Exercise brief: Please repeat the items starting at the line containing "family: Rhamnaceae" and ending at the line containing "scientific name: Polystichum lonchitis", swapping "locality" for "place" and leaving everything else unchanged.

Stored items:
________________

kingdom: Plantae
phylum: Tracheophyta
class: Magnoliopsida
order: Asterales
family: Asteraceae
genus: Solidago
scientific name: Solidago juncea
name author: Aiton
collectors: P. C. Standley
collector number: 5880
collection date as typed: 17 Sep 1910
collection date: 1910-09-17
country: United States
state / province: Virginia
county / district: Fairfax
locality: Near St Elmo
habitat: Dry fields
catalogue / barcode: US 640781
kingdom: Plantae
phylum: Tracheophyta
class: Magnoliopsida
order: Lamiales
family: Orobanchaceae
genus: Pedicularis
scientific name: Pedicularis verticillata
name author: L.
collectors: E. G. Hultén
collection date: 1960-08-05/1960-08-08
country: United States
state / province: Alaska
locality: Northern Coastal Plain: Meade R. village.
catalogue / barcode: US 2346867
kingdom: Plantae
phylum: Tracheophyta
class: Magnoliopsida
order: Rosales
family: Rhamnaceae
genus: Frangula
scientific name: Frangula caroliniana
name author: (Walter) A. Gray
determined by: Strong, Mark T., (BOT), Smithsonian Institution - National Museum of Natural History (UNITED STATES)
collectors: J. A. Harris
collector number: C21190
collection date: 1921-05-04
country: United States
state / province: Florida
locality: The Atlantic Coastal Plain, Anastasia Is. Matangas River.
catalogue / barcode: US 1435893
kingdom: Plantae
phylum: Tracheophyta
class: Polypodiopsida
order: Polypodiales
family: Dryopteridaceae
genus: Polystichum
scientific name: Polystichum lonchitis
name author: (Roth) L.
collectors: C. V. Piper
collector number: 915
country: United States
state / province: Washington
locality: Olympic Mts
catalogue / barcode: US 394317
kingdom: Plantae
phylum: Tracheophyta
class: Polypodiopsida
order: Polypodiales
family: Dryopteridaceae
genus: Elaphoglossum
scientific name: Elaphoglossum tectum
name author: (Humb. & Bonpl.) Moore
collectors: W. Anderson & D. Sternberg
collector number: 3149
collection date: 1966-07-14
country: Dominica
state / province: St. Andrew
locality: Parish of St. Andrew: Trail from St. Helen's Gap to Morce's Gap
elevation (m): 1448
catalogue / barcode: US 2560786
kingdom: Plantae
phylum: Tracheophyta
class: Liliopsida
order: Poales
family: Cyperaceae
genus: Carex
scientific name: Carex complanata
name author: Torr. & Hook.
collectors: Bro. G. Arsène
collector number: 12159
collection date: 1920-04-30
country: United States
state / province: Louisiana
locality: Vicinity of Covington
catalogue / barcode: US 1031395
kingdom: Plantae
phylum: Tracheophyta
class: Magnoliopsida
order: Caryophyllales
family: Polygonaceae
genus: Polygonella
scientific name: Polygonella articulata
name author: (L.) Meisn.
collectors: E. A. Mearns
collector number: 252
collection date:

________________

Correct result:
family: Rhamnaceae
genus: Frangula
scientific name: Frangula caroliniana
name author: (Walter) A. Gray
determined by: Strong, Mark T., (BOT), Smithsonian Institution - National Museum of Natural History (UNITED STATES)
collectors: J. A. Harris
collector number: C21190
collection date: 1921-05-04
country: United States
state / province: Florida
place: The Atlantic Coastal Plain, Anastasia Is. Matangas River.
catalogue / barcode: US 1435893
kingdom: Plantae
phylum: Tracheophyta
class: Polypodiopsida
order: Polypodiales
family: Dryopteridaceae
genus: Polystichum
scientific name: Polystichum lonchitis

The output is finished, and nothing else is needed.